Here are the steps to ensure you write a single file:
- Configure the Output Path: Specify the exact file path where you want the single file to be written.
- Use Coalesce or Repartition: If you're working with a DataFrame, use coalesce(1) to collect all data into one partition before writing. This will force Spark to write the data out as a single file.
- Save the File with dbutils.fs.cp: Write the DataFrame to a temporary path, then use dbutils.fs.cp to copy the resultant part file to the desired single file path.
Here is an example using these steps:
# Example DataFrame
df = spark.createDataFrame([(1, "a"), (2, "b"), (3, "c")], ["id", "value"])
# Write DataFrame to a temporary directory
temp_path = "dbfs:/tmp/output"
(df.coalesce(1) # Reduce to one partition
.write
.mode('overwrite')
.option('header', 'true')
.csv(temp_path))
# List the files in the temporary directory
files = dbutils.fs.ls(temp_path)
part_file = [file.path for file in files if file.name.startswith("part")][0]
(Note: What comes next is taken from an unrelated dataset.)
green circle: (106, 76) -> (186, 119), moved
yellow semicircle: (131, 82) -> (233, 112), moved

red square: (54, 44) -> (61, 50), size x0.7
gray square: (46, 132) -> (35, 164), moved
# Define the final output path
single_file_path = "dbfs:/path/to/final_output.csv"
# Copy the part file to the final output path
dbutils.fs.cp(part_file, single_file_path)
# Clean up temporary directory
dbutils.fs.rm(temp_path, True)
This approach ensures that the data is written to a single file named final_output.csv in your specified location.
Remember, this technique might not be optimal for very large datasets due to the overhead of collecting data to a single partition. For large datasets, consider using appropriate partitioning strategies or handling multiple part files appropriately on the consuming side.